Businesses that digitise their supply chains can raise quality and compliance measures, unlocking bottom-line benefits in the long-term
The COVID-19 pandemic, which began as a public health crisis, has triggered significant changes in how global brands, retailers and importers manage their supply chains, underscoring the importance of speed, agility and efficiency. And as a result of global manufacturing and transportation disruptions, the path towards effective supply chain digitisation has been accelerated.
In today’s increasingly digital marketplace, a business can use the digitisation of its supply chain as a distinct competitive advantage in bolstering its brand reputation. Furthermore, in a constantly evolving global business climate, businesses that digitise are able to more nimbly shift their sourcing operations between geographies so they can hedge against disaster and disruption.
In the end, such digitisation future-proofs a business by unlocking long-term growth opportunities, ensuring customer satisfaction and driving the bottom line.
Supplier disruptions left businesses in the dark
COVID-19 has challenged organisations involved in global trade worldwide to take a hard look at areas of their business that left them most vulnerable to risk and unable to meet ever-changing consumer demand. With no roadmap to guide retailers and suppliers on how much to order or manufacture or where to stock, the demand forecasts typically relied on were shattered. We saw sudden lockdowns and shifts to working from home cause panic buying of essential food items and household goods, while work clothes lingered on the shelves of shuttered stores, unsold. And this uncertainty has continued.
Apart from missing the supply and demand mark, businesses with a low degree of supply chain digitisation were also twice as likely to suffer from serious product quality and supplier communication issues, according to a recent survey of 700 global businesses conducted by QIMA. When you combine product quality issues with supplier delays, it’s a recipe for disaster. This is why it’s more alarming that less than half (44 per cent) of the surveyed businesses reported having a highly digitised supply chain, and up to 85 per cent admitted to blind spots within their supply chains.
Cash is still king – and quality is its close confidant
Against a global recession and mass uncertainty, cash flow is a boardroom centrepiece. But innovative businesses know that if cash is king, quality is among its closest confidants. Above all else, high-quality measures in the supply chain secure the bottom line by helping businesses to deliver flawless products cost-effectively and on time, while bolstering brand image in the marketplace.
Notably, COVID-19 profoundly changed consumer behaviour, with the rise of online shopping pressuring businesses to consider how returns, fast shipping and reviews impact operational decisions and profit margins. Moreover, as ethical and environmental consumerism continues to rise, businesses must also prioritise sustainable sourcing, transparency and traceability mechanisms in their supply chains.
In monetary terms, quality-related costs can consume 15 to 20 per cent of sales. According to Shopify, 10 per cent of products purchased online are returned for preventable reasons, including poor quality, damage and not matching the description. In addition, 93 per cent of customers reference online reviews before buying a product and four out of five consumers have changed their mind about a purchase after reading negative reviews.
Global supply chains need a 360-degree view, from factory to shelves
In order to hedge compliance and quality risks, businesses must gain a holistic view into the entire product journey – from the raw material producer to the factory to the moment it hits shelves or arrives at a customer’s door.

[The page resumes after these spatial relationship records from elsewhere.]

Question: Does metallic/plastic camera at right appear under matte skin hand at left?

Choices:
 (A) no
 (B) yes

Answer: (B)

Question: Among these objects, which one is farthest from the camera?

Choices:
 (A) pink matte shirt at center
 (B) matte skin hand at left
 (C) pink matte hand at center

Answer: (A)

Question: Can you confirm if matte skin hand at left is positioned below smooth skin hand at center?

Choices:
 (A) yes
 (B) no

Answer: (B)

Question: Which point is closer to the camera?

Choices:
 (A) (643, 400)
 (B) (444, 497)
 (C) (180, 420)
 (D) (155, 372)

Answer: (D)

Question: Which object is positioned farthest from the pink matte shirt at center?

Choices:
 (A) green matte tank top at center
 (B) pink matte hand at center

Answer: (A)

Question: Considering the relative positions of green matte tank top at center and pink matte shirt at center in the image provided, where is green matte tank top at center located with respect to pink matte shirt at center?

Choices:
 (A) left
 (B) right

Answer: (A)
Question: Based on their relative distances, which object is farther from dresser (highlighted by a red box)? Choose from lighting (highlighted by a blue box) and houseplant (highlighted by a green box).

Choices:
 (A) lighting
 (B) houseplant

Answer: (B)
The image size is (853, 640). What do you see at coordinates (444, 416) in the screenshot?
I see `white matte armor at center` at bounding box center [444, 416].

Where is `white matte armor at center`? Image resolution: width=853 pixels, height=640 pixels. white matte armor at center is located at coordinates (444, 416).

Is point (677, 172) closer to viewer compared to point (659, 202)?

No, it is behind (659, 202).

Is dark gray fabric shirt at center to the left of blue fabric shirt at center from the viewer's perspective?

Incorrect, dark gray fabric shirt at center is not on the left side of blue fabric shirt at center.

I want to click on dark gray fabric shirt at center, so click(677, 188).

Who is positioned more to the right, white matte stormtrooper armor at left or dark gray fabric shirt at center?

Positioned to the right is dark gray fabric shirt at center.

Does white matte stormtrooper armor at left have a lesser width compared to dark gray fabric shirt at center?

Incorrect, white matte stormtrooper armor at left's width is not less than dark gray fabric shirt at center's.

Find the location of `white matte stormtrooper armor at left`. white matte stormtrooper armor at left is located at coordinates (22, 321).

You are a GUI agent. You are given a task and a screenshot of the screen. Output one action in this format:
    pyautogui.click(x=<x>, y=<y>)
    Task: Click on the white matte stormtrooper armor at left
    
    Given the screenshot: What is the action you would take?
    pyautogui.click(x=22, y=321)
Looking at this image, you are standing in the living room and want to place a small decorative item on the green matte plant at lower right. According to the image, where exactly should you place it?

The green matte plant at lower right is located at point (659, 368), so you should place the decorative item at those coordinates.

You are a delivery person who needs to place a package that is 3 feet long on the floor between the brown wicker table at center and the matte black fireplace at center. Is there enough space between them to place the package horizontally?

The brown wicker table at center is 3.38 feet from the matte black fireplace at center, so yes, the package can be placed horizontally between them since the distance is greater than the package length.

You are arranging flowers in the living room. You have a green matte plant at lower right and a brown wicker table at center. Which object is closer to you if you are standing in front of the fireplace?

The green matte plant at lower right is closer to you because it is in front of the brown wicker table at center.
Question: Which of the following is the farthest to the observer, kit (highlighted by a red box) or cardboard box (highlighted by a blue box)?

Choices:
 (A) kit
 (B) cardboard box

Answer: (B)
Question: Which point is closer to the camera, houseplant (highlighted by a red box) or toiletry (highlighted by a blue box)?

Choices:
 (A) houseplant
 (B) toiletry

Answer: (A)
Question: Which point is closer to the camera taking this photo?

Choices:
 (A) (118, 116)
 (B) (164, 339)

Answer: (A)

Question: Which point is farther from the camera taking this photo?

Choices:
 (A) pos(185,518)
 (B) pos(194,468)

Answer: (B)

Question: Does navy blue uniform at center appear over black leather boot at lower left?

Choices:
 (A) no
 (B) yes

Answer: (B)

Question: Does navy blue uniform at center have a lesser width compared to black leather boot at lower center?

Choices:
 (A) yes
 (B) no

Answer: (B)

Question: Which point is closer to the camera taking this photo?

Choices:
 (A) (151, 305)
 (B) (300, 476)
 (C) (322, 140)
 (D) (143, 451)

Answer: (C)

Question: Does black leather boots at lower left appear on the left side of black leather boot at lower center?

With a digital quality inspection platform like QIMAone, inspectors anywhere in the globe and at any step of the manufacturing process can upload data immediately using their mobile device, increasing pace, accuracy and convenience – gaining up to 50 per cent in efficiencies over manual entry. Furthermore, cloud-enabled features facilitate collaboration with inspectors and suppliers remotely, a critical capability during travel restrictions and quarantines. Multilingual interfaces, live chat collaboration, in-app training content and efficient corrective action tracking help foster collective intelligence within the supply chain and ultimately improve quality and compliance.
Overall, workflow automation for inspection and auditing processes can help save time for all stakeholders of the supply chain, accelerating the speed to market and mitigating expensive buybacks.
Now is the time to future-proof supply chains
Indeed, perhaps the most prized feature of a digital inspection platform is that it transforms supplier relationships and encourages continuous improvement. The digitisation of quality and compliance processes allow for the collection of harmonised, reliable data that can help retailers and suppliers go from a reactive mode to a risk-based, proactive approach where they can predict and anticipate quality risk.
Thanks to real-time visibility of the factory floor, each relationship is no longer based on a standard client-vendor contract. Instead, the mutually beneficial relationship is anchored by transparency, partnership, teamwork, cost-effectiveness and, ultimately, customer satisfaction. This level of visibility can save businesses precious margin points annually by streamlining processes, reducing human error and allowing for cost-effective supplier diversification.
By reimagining the supply chain built on visibility, trust and collaboration, businesses are fortified to successfully overcome costly challenges brought on by the pandemic and other unexpected disruptors.